▸ **Exercises**:
**a.** Answer these questions about the servo-control post, marking each answer with the same numeral as its question.
(i) What single subroutine name does the post suggest in place of separate movement subroutines for each servo?
(ii) In which post of the robotic fish thread is the final code?
(iii) Which two servos of the robotic fish had to move at the same time?
**b.** Extend the servo-control post past its final sentence.

▸ **Provided passage**:
== == ==

There may be ways of reducing the code size. With the current code this could be done by eliminating many of the individual servo subroutines and have a subroutine "MoveServo" instead of a separate movement subroutine for each servo. Since you're only moving one servo at a time I don't see the need for 13 separate subroutines.

Even if you streamline the code this way you'll still have the (in my opinion) critical flaw of not sending multiple servos pulses to hold their positions.

I found the robotic fish thread I mentioned previously. I'm not sure what possessed me to pretty much write all the code for the guy but I like to think it's a pretty good example of how to control multiple servos with a Basic Stamp while also monitoring sensors. The final code is in post #53 of the thread. I suppose I wrote the code because I had a dream of the robotic fish living up to its potential. The fish actually worked pretty well. I can't find a video of it anymore though.

In order to drive multiple servos at once with a Basic Stamp you need to have each servo move a small amount through each loop of the program. In order to move both the "fin" and "rudder" servos at the same time in the robotic fish, I had to keep track of the state of the two servos.

IF finState = FinTowardBS THEN finCheckToB
  GOTO finCheckToA
  
afterFinCheck:
  IF rudderState = RudderFromLeftS THEN rudderCheckFromLeft
  IF rudderState = RudderToLeftS THEN rudderCheckToLeft     
  IF rudderState = RudderFromRightS THEN rudderCheckFromRight
  IF rudderState = RudderToRightS THEN rudderCheckToRight

afterRudderCheck:

Depending on the "state" of the servo (which direction it was moving) the code would branch to the appropriate code to update its position.

Here's the "rudderCheckFromLeft" code (the BS1 doesn't use subroutines).

== == ==

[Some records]
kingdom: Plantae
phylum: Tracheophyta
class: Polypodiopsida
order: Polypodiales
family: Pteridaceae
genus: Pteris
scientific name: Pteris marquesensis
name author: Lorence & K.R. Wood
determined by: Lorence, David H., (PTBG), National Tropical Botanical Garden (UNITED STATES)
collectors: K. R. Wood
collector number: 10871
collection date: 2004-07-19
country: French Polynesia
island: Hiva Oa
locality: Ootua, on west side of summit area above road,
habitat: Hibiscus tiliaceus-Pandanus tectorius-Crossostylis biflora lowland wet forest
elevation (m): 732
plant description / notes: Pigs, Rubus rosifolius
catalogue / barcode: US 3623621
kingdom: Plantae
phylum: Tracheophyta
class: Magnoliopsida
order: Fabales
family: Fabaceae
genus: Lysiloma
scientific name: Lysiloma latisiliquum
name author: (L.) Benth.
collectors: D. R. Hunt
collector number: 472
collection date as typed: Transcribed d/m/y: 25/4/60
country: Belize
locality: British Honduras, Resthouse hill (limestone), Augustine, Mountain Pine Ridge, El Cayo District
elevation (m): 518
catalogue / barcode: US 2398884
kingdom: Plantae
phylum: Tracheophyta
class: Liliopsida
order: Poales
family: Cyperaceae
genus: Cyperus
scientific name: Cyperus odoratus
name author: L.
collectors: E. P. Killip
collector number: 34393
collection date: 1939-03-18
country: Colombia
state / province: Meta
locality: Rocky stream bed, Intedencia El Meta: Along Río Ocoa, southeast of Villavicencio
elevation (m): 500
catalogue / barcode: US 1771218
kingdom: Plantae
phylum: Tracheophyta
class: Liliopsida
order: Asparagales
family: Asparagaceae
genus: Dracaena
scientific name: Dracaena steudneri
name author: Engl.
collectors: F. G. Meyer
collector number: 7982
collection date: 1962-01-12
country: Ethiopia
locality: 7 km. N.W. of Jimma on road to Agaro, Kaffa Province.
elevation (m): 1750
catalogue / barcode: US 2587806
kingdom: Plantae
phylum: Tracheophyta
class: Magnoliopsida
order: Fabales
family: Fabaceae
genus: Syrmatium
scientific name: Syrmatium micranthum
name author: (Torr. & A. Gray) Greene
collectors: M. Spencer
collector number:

== == ==

▸ **Response list**:
**a.**
(i) "MoveServo"
(ii) Post #53
(iii) The "fin" and "rudder" servos

**b.**
rudderCheckFromLeft:
  rudderPosition = rudderPosition + RudderStep
  IF rudderPosition >= CenterRudderP THEN stopRudderFL
  GOTO afterRudderCheck
stopRudderFL:
  rudderState = RudderCenteredS
  rudderPosition = CenterRudderP
  GOTO afterRudderCheck

I'm not sure how many servos could be controlled this way with a BS2. You might be able to control all the servos in a single arm to allow more complex movements but 13 servos would be much too many to control this way.

As I theorized previously, controlling multiple servos with a BS1 really made be appreciate the Propeller. The Propeller can control up to 32 servos at once.

You could even use a Propeller as a slave to the BS2. Parallax sells a servo controller which uses a Propeller chip. I believe the servo controller can control up to 16 servos. A less expensive option would be to use a QuickStart board as a slave. A slave Propeller could control up to 28 servos. I say 28 instead of 32 since it's a good idea not to attach servos to the four I/O pins the Propeller uses at bootup.

The BS2 could send serial commands to the Propeller with the desired servo positions and the Prop would take care of the 50Hz refresh signals the servos require to maintain torque.

wperko wrote: »

If you don't have a real solution don't keep posting theories and dreams.

What's a real solution?

I'm afraid, I'll just keep on theorizing on how to make robots better and posting my dreams of robots living up to their potential.

wperko wrote: »

It's annoying and distracts people from the real thread.

Sorry you chose to be annoyed. I generally appreciate it when people try to help me. Isn't the "real thread" about making your Dual Arm Industrial Robot code better? I thought that's what my post was about.

Genetix

Use PIN for the Port assignments instead of CON. CON is for constant values and PIN is for assigning the BS2 I/O Pins.
The BS2 only has 26 bytes of RAM and yet you declare 24 Byte variables and 12 Word Variables, which requires 48 bytes of RAM.

wperko

Hi,

Wow actual help ... Okay, I did that ... changed the CON to a PIN ... does that save variable space?

RightBodyShoulderPort PIN 1
RightBodyShoulderposition VAR Byte
RightBodyShoulderlimit VAR Word
RightBodyShoulderstep VAR Byte

... I really hope the core of the program can be shrunk to all fit in one BS2.

... thanks ...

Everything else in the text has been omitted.